- Born: May 12, 1895
- Died: November 23, 1983 (aged 88)
- Known for: dermatology
- Scientific career
- Fields: medicine

= Marion Sulzberger =

American dermatologist

Marion Baldur Sulzberger (12 May 1895 - 23 November 1983) was an American dermatologist known for major contributions in his discipline.

== Early life ==
Marion Baldur Sulzberger was born in New York City on March 12, 1895. After graduating from Franklin School, he attended Pennsylvania Military College and then Harvard University. He left Harvard after his first year. He was a pilot for the US Navy during World War I.

== Career ==
He received his training in dermatology in Zurich (Switzerland) from 1926 to 1929. In 1928, two years after the Swiss dermatologist Bruno Bloch, he published a paper on a syndrome later on named Bloch-Sulzberger syndrome.

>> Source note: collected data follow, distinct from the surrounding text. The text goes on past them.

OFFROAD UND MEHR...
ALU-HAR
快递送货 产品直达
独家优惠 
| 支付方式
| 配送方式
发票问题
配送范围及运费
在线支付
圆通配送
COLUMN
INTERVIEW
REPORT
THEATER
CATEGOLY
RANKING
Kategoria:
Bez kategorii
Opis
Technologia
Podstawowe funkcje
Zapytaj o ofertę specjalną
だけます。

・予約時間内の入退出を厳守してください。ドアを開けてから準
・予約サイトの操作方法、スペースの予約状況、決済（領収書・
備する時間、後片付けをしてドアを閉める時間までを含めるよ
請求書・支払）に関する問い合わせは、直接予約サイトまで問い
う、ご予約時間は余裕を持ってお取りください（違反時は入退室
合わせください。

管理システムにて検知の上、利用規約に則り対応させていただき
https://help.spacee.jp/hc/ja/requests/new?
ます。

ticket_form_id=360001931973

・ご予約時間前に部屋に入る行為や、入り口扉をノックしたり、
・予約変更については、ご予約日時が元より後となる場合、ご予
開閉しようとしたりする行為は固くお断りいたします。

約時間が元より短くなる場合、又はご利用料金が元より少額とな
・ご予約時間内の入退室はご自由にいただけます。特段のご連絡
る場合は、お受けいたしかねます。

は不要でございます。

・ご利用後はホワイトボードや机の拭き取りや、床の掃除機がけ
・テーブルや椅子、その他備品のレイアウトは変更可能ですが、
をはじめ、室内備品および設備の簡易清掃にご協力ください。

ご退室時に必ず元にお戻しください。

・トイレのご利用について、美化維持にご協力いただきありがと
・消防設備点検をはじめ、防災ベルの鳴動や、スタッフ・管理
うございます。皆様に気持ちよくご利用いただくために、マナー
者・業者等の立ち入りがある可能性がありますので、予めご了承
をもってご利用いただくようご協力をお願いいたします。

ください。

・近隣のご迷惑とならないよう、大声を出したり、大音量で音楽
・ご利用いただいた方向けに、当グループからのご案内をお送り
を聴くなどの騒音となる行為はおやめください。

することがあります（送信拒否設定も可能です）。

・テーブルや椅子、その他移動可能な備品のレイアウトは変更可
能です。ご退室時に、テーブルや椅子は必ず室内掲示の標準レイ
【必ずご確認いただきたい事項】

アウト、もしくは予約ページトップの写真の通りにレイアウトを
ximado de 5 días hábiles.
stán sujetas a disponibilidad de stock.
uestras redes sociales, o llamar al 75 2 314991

He practiced dermatology in New York City from 1929 to 1961. He also taught dermatology at New York Post-Graduate Medical School, which was then part of Columbia University. In 1949, he was the George Miller MacKee Professor and chairman of the Department of Dermatology at New York University Medical Center. He was named professor emeritus in 1960.

Sulzberger was the first technical director of the Letterman Army Institute of Research in San Francisco. He was a clinical professor of dermatology at the University of California at San Francisco and was nemed emeritus professor in 1975.

In addition to his scientific achievements, he helped found the Journal of Investigative Dermatology and the Society of Investigative Dermatology, and served on the first board of directors of the American Academy of Dermatology.

Sulzberger published more than 400 scientific articles. A pivotal paper of Sulzberger and Witten in 1952 on Compound F (later named hydrocortisone) introduced topical glucocorticoids into dermatology.